Action item -
Which lines in the records below mention the word "American"? Copy each one out.

Exercise data -
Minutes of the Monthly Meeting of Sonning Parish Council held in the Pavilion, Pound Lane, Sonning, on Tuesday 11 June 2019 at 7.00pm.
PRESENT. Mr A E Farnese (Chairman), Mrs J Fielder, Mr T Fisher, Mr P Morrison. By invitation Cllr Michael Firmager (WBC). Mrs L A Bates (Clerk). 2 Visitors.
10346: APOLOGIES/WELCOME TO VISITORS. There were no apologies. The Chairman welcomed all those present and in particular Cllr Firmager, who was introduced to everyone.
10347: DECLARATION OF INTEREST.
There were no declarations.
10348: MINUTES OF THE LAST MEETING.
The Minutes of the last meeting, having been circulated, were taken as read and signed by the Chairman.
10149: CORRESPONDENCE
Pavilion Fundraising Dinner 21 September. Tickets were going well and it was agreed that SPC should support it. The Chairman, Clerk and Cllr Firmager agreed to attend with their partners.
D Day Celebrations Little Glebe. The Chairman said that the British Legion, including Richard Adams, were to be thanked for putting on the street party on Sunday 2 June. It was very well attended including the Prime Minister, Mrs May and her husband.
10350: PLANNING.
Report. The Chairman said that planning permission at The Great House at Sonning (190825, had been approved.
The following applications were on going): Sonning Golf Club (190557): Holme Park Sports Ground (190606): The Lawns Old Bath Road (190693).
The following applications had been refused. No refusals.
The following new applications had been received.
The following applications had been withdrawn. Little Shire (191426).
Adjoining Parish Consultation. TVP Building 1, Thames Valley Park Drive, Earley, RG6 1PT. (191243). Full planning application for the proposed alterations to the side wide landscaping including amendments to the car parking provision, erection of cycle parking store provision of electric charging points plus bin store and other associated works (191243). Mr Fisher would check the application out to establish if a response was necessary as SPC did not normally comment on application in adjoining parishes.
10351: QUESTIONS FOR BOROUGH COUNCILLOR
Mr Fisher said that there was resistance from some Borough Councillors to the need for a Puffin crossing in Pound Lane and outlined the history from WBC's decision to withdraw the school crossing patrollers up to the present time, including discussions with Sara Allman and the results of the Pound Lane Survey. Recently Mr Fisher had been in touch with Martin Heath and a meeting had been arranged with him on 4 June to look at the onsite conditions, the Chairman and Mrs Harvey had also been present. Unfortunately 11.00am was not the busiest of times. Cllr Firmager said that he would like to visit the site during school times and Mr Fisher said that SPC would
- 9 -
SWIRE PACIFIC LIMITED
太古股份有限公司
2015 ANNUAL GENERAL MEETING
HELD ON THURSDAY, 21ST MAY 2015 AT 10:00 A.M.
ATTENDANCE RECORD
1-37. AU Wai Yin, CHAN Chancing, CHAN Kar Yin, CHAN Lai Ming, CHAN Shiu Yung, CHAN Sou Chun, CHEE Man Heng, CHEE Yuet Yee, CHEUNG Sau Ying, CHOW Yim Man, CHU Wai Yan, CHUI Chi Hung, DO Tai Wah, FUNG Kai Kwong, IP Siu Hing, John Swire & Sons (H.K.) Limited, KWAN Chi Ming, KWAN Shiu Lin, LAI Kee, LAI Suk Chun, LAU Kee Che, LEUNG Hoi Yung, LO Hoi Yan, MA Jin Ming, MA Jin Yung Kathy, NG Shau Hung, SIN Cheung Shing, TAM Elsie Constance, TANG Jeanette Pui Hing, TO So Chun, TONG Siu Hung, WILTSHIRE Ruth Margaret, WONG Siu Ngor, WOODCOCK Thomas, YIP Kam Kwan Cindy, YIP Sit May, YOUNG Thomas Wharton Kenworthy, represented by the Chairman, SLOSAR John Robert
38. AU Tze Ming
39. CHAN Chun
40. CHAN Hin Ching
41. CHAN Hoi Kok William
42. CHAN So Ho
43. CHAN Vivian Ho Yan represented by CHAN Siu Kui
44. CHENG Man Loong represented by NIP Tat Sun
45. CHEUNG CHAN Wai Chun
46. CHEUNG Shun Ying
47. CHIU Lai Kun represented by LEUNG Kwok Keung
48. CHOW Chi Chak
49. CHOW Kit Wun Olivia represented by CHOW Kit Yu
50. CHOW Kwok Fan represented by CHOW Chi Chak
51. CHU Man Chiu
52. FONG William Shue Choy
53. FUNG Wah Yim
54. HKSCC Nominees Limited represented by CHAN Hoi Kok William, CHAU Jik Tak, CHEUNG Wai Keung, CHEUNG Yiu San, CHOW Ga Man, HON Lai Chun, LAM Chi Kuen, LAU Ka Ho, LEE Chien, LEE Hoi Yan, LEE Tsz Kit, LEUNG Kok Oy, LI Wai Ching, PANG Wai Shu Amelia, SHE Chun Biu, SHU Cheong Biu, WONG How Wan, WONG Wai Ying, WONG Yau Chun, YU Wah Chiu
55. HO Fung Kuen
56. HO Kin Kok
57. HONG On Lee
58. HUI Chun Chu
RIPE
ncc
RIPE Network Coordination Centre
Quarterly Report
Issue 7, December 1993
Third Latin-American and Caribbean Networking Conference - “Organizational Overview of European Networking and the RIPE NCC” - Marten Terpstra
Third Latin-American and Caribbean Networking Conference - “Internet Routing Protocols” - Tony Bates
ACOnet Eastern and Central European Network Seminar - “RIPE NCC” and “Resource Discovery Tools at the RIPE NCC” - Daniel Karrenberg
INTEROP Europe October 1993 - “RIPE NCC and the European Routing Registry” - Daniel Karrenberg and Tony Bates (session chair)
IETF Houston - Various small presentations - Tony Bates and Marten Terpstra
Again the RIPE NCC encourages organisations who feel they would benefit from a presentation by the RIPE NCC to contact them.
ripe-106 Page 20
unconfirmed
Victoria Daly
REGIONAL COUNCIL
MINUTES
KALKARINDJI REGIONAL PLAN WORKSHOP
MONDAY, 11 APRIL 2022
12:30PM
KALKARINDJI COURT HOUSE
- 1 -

Answer for the task -
Third Latin-American and Caribbean Networking Conference - “Organizational Overview of European Networking and the RIPE NCC” - Marten Terpstra
Third Latin-American and Caribbean Networking Conference - “Internet Routing Protocols” - Tony Bates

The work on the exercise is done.